Taycheedah township (T 15-16N–R 18E) is on the east shore of Lake Winnebago, northeast of the town and city of Fond du Lac. Governor Doty was attracted to this area and induced many of his friends in New York to make their home here. Reuben Simmons and Francis D. McCarty arrived in 1838. The following year Simmons built a home for Doty, a home which still stands and is used as living quarters for the superintendent of the Wisconsin Home for Women. The name TAYCHEEDAH was chosen by Doty from the Indian word Tee-char-rah which means “camping place.” To Doty it meant “our home.” Doty’s neighbors included many he had known in New York: Senator Tallmadge, Col. Henry Conklin, A. W. Stow, E. H. Galloway, L. Bishop and Dr.

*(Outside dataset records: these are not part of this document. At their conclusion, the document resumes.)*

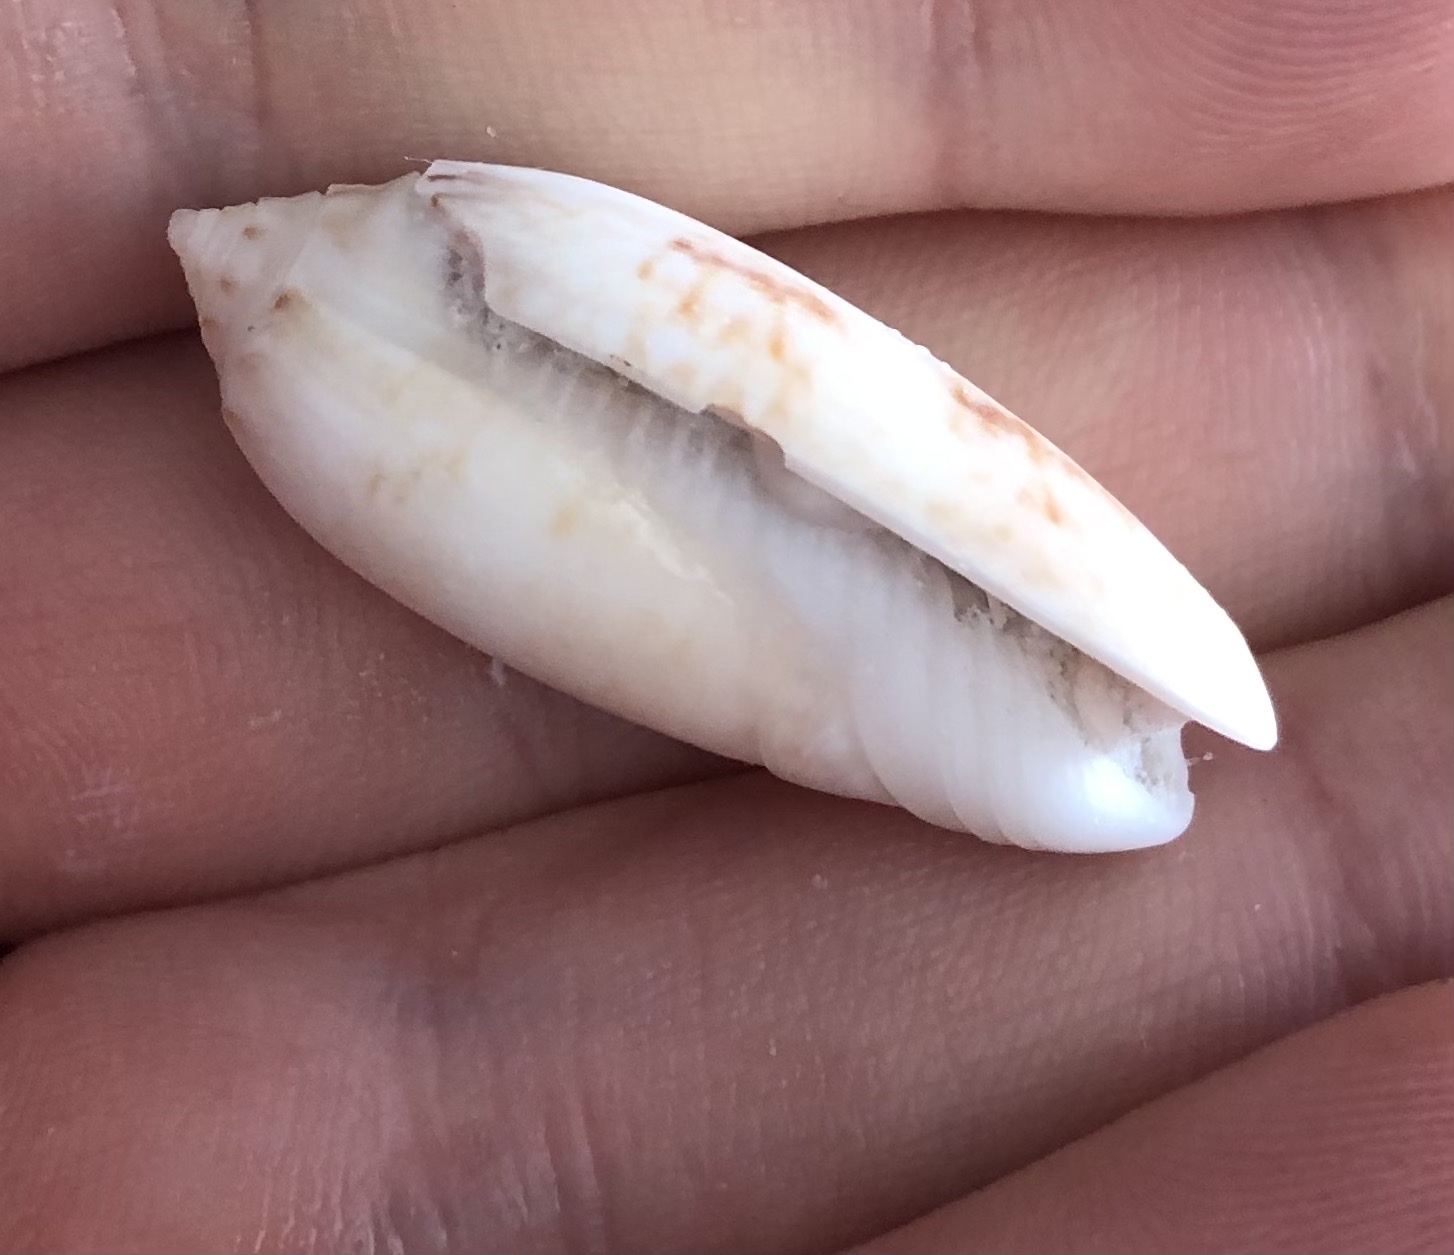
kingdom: Animalia
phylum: Mollusca
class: Gastropoda
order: Neogastropoda
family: Olividae
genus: Oliva
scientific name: Oliva sayana
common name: Lettered olive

J. M. Adams.
The harbor facilities of the township were superior to those of either Fond du Lac or Oshkosh so a little Village of Taycheedah in Section 31 soon became the largest of the settlements in the area.

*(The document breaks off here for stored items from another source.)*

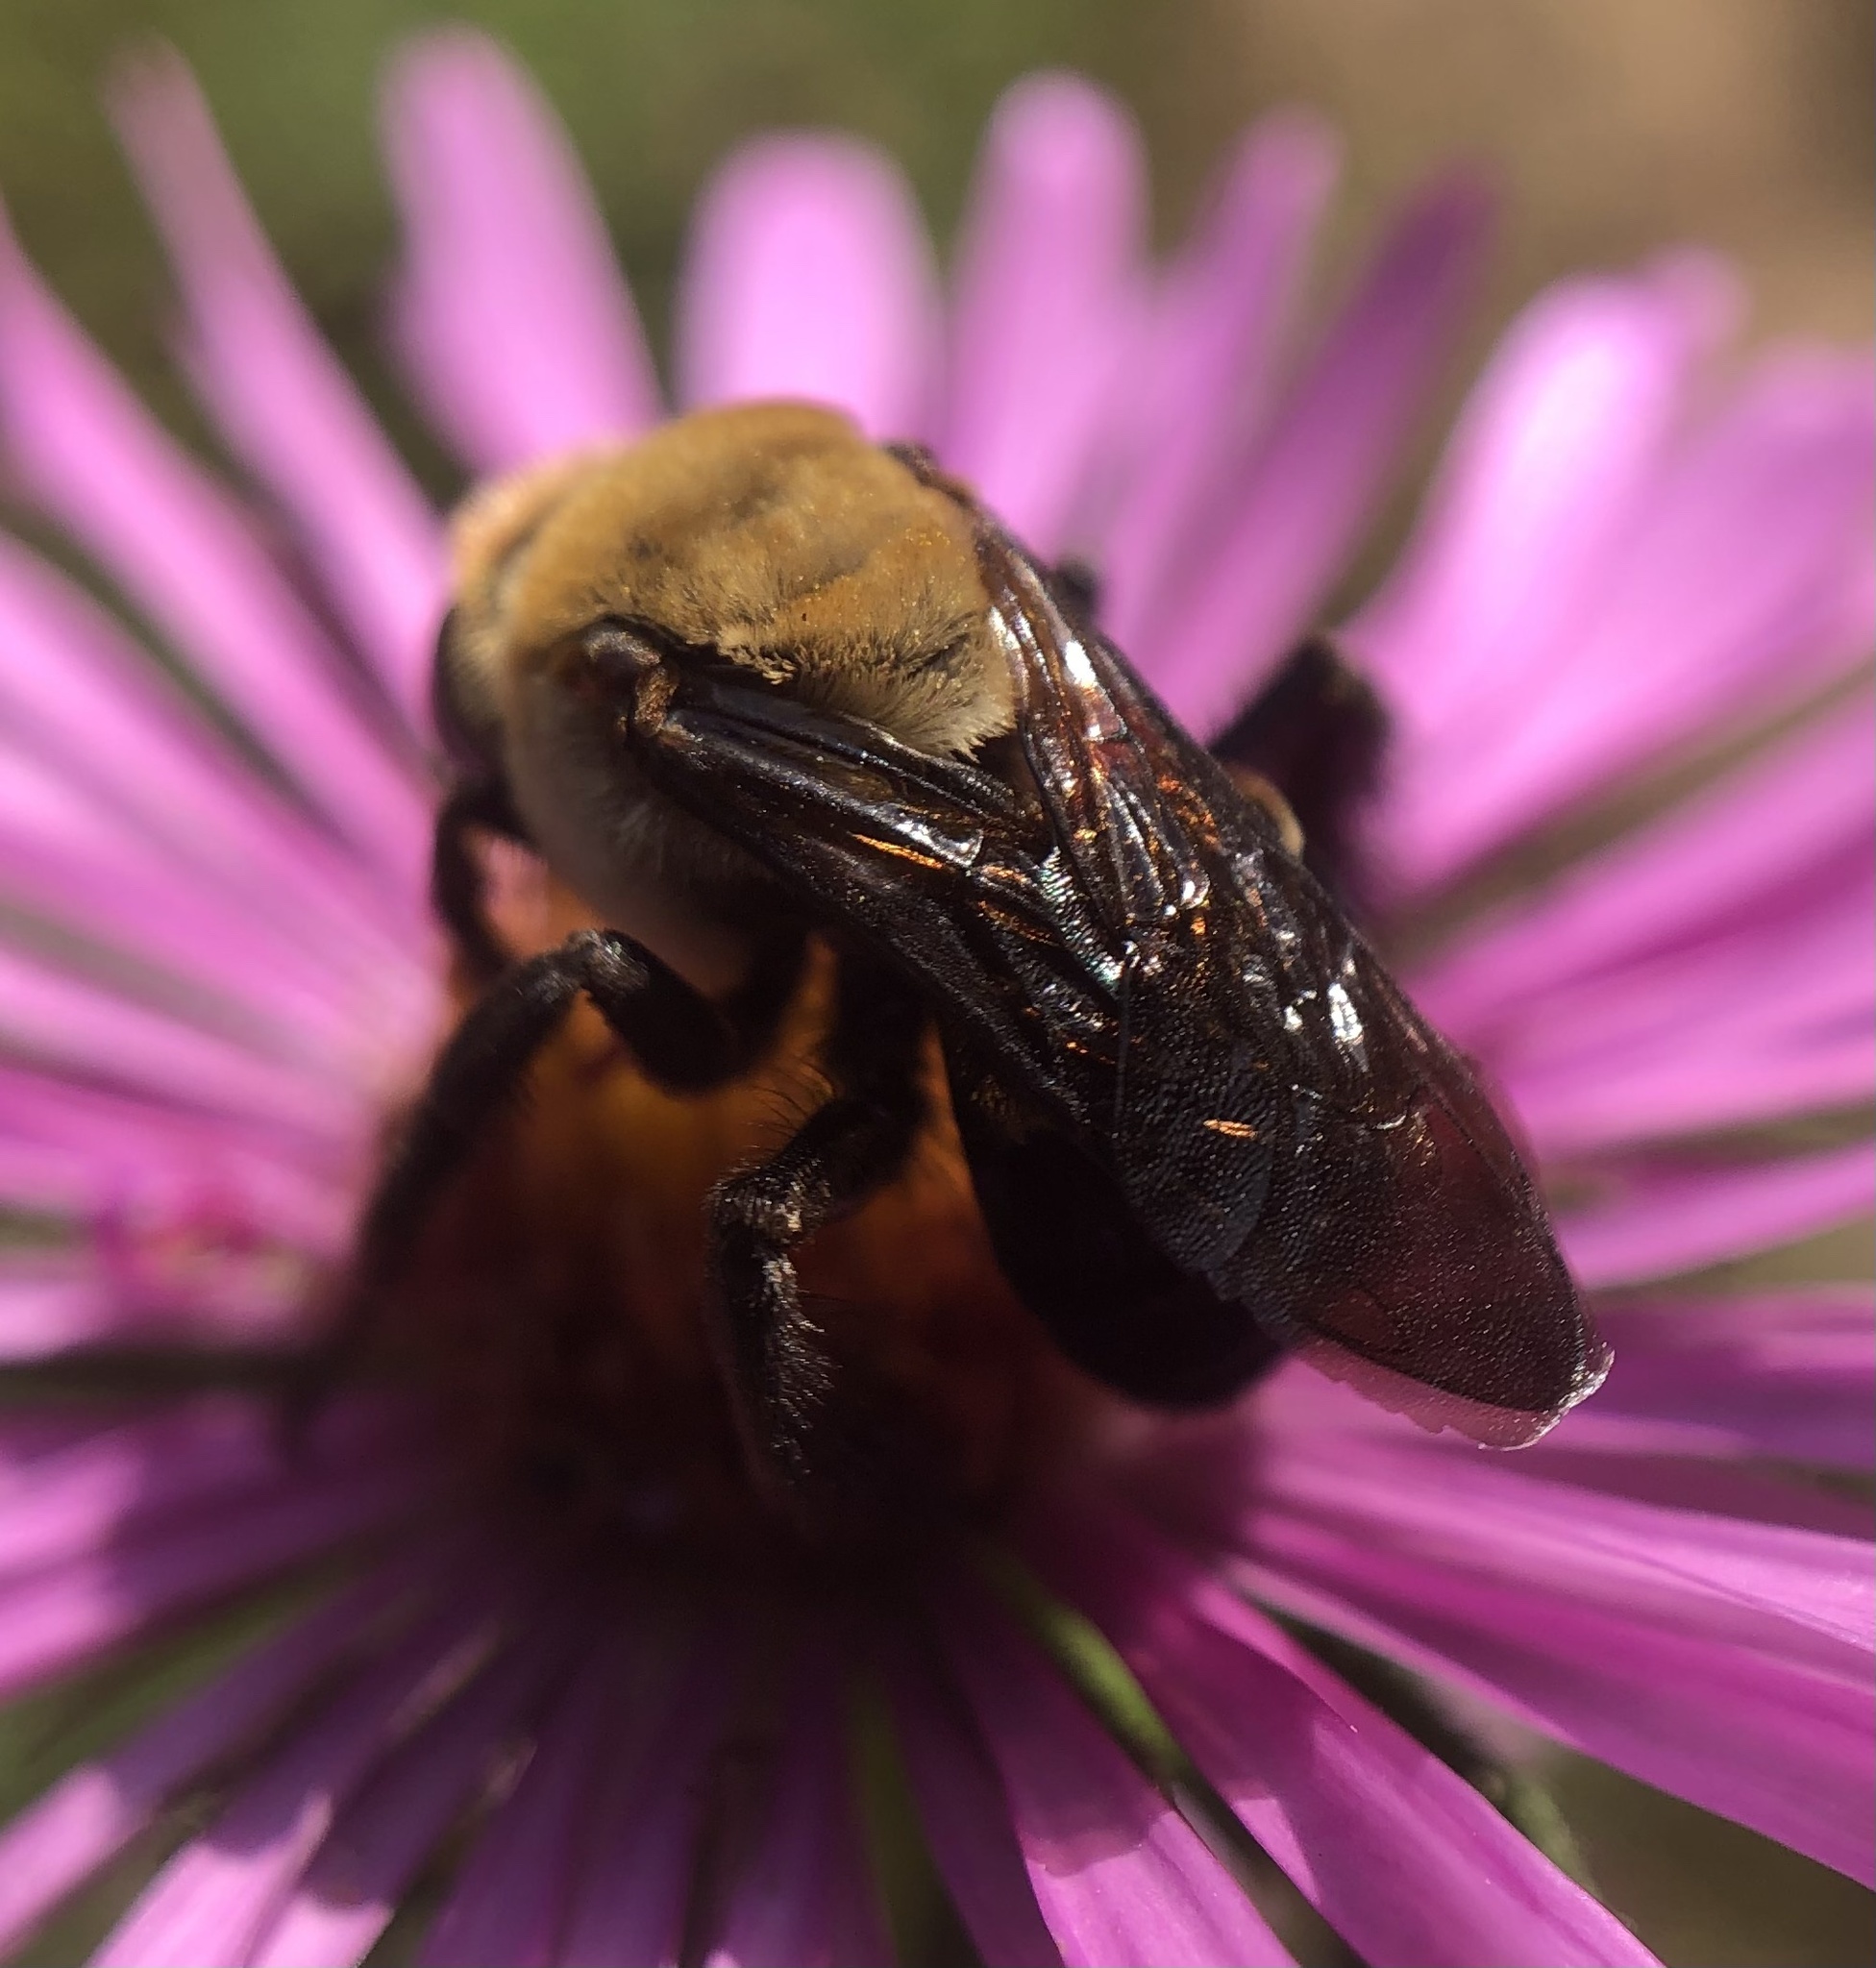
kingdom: Animalia
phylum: Arthropoda
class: Insecta
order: Hymenoptera
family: Apidae
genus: Ptilothrix
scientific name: Ptilothrix bombiformis
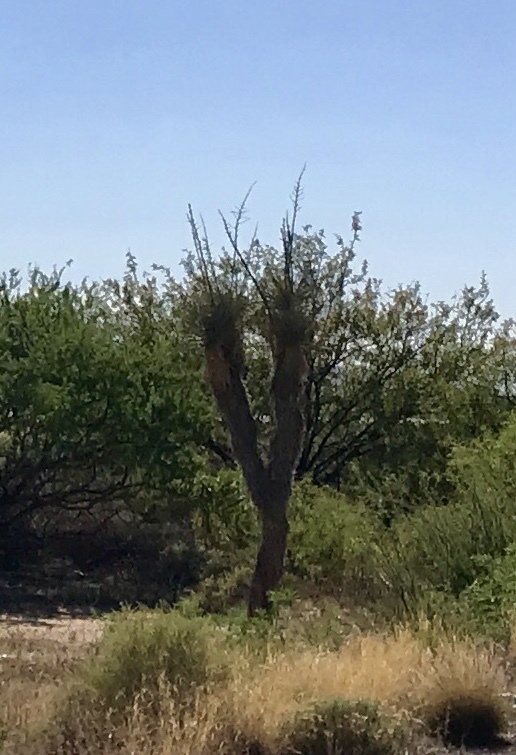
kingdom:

Taycheedah had the first store in the county and the first school. The school was built in 1842 with Doty and Col. Conklin doing some of the work. Conklin then contributed the bell of his boat the Advocate which he had operated on the Hudson River until the boat was wrecked. This building was also used for church services.
Another school was built in 1857 and the first building was then used for community affairs such as town meetings, concerts and women’s war activities. Since 1926 it has been call the Taycheedah Community Club. The village is still unincorporated.